Grade: C+
Back in the late eighties, after the success of “The Breakfast Club,” there was a brief movement of what came to be called kiddie noir, in which male stars from that John Hughes movie became the protagonists in supposedly tough-as-nails action tales modeled after classics of the forties. So we got Judd Nelson in the atrocious “Blue City” and Anthony Michael Hall in the silly “Out of Bounds” (both 1986), and though Emilio Estevez never tried the genre, one could include the somewhat better “No Man’s Land” (1987), with his brother Charlie Sheen in one of the leads, as an example-by-proxy.
The boomlet died as quickly as those movies did at the boxoffice, but it’s now revived in a more stylish, affected fashion by Rian Johnson in “Brick,” which transposes the sort of twisty, Dashiell Hammett sort of detective yarn that Humphrey Bogart might once have starred in to the environs of a stark California high school, where outsider Brendan Frye (Joseph Gordon-Levitt) determines to find out who killed his once-upon-a-time girlfriend Emily (Emilie de Ravin). Assisted by his geeky info source Brain (Matt O’Leary) and put off by Kara (Meagan Good), a diva-esque drama junkie, he eventually works his way, often bloodily, through an assortment of archetypes to the truth: small-time dealer Dode (Noah Segan) and loud-mouth jock muscle-head Brad (Brian White), drug “kingpin” Pin (Lukas Haas) and his brutish henchman Tugger (Noah Fleiss), and, most importantly, Laura (Nora Zehetner), a damsel who’s by turn helpful and dangerous, the obligatory femme fatale in the mix.
Though it clearly apes the forties film noir in many narrative ways (including the fact that the poor protagonist must dextrously shuffle to mislead the people he’s dealing with, but constantly gets beaten up anyway), in other respects it quite deliberately departs from the model. It’s filmed by cinematographer Steve Yedlin in color, for one thing, and the almost uncomfortably bright images certainly don’t trade in the shadowy compositions that were characteristic of the old pictures. The tinkly, jangling piano-based score by Nathan Johnson, moreover, has absolutely nothing in common with the full orchestral, often jazzy ones that dominated sixty years ago.
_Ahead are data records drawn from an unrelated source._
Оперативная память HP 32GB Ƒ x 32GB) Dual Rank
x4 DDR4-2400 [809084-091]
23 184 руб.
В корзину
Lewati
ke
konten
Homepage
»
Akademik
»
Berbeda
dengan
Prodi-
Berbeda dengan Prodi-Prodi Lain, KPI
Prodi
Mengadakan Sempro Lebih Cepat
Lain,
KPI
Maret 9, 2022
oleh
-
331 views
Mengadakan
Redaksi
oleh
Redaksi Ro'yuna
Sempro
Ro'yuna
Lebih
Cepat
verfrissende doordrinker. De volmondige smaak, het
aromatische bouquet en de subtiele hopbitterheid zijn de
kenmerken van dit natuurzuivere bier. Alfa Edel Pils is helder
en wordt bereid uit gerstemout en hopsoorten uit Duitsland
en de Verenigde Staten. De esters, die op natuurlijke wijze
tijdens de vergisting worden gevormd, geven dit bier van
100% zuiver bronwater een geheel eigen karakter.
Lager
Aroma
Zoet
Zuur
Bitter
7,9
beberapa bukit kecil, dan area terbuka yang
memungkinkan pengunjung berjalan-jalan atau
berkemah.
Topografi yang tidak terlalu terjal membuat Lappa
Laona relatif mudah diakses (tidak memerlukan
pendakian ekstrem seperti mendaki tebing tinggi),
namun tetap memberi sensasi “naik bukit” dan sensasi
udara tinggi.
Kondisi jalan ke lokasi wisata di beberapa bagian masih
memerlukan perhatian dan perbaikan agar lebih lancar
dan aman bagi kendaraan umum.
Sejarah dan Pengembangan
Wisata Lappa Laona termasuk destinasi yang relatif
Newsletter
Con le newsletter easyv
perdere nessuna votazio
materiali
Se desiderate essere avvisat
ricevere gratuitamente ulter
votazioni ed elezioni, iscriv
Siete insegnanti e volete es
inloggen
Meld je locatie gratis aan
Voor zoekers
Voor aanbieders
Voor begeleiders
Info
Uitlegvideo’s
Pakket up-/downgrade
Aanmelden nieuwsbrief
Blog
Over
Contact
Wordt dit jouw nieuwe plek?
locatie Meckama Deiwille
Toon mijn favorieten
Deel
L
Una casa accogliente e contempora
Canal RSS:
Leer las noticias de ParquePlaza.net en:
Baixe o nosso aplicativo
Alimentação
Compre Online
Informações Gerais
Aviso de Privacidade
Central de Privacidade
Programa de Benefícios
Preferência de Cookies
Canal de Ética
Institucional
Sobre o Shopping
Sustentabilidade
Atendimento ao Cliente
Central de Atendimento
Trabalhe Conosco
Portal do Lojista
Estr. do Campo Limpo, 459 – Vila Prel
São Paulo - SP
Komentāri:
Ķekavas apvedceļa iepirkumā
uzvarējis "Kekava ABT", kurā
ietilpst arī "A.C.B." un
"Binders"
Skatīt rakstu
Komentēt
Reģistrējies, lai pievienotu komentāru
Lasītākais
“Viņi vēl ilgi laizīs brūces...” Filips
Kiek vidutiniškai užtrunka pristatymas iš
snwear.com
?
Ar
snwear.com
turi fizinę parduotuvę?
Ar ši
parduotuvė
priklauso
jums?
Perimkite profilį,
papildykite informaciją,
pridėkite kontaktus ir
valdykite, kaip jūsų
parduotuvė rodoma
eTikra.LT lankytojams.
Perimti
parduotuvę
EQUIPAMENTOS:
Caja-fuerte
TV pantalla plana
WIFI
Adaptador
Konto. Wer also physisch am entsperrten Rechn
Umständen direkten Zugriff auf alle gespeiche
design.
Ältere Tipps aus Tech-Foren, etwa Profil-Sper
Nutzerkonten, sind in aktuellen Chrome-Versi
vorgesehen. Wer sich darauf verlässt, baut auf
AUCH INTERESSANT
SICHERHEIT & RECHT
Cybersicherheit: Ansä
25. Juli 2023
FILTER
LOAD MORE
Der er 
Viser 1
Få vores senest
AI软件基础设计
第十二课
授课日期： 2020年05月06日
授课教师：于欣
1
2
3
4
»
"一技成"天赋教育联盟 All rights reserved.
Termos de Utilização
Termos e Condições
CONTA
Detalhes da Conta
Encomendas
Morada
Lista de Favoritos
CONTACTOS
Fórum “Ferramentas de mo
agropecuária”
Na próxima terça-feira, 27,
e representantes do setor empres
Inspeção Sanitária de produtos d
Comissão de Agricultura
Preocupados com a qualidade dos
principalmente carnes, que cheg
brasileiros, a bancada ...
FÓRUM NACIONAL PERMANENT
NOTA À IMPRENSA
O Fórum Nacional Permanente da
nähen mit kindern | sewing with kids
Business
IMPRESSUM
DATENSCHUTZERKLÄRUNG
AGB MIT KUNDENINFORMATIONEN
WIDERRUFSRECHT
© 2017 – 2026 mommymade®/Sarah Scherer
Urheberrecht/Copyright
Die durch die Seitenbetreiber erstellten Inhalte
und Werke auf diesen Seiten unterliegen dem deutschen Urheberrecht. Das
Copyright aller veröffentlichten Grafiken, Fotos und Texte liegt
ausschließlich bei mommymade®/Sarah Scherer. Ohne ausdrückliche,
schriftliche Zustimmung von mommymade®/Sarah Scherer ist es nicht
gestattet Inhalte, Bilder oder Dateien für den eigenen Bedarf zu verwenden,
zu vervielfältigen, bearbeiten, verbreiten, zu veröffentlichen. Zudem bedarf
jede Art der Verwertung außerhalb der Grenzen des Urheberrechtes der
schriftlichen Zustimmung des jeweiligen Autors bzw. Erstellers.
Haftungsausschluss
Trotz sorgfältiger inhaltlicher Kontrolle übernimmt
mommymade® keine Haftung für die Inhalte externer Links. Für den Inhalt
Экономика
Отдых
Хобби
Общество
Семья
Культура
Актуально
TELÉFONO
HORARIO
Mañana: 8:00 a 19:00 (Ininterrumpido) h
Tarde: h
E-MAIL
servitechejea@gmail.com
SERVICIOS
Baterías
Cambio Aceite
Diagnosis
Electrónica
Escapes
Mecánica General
All of which doesn’t mean that “Brick” doesn’t have its share of pleasures. Putting hard-boiled lingo reminiscent of forties detective chatter in the mouths of teens initially sounds affected, but most of the time it’s more amusing than irritating. And the acting is mostly strong. Gordon-Levitt continues his string of intriguing performances as the blandly calculating, bespectacled Brendan; even if he can’t make the constant pummeling he takes remotely credible, he’s great in one of the best sequences in the picture, in which he faces off against school VP Trueman (Richard Roundtree) in a perfect take-off on the obligatory scene in which Sam Spade (or somebody like him) confronts the chief of detectives who’s furious with his methods. Both Haas and Fleiss do nifty riffs on the underworld types, with the latter embodying the none-too-bright Tuff nicely and the former striking a queasily effective pose as a young guy trying desperately to look sinister by wearing a trench coat and flourishing a walking cane. (Their scenes are given added comic spark by the fact that The Pin’s “hideout” is in the basement of his house, where his mom flutters about offering “guests” orange juice and cereal.) O’Leary and Segan are fine, too, even if one wonders what Peter Lorre, an obvious model, would have thought about Dode’s duds. Things aren’t nearly, as strong on the distaff side–Good trues too hard and Zehetner seems pallid–but they get by.
So “Brick” isn’t the embarrassment that it could have been–a variant of Alan Parker’s 1982 misfire “Bugsy Malone,” in which kids played 1920s gangsters. But it still is more a stunt than a really satisfying twist on an old formula. It’s enjoyable but thin, an exercise in style in which the appearance almost compensates for the lack of substance–but not quite.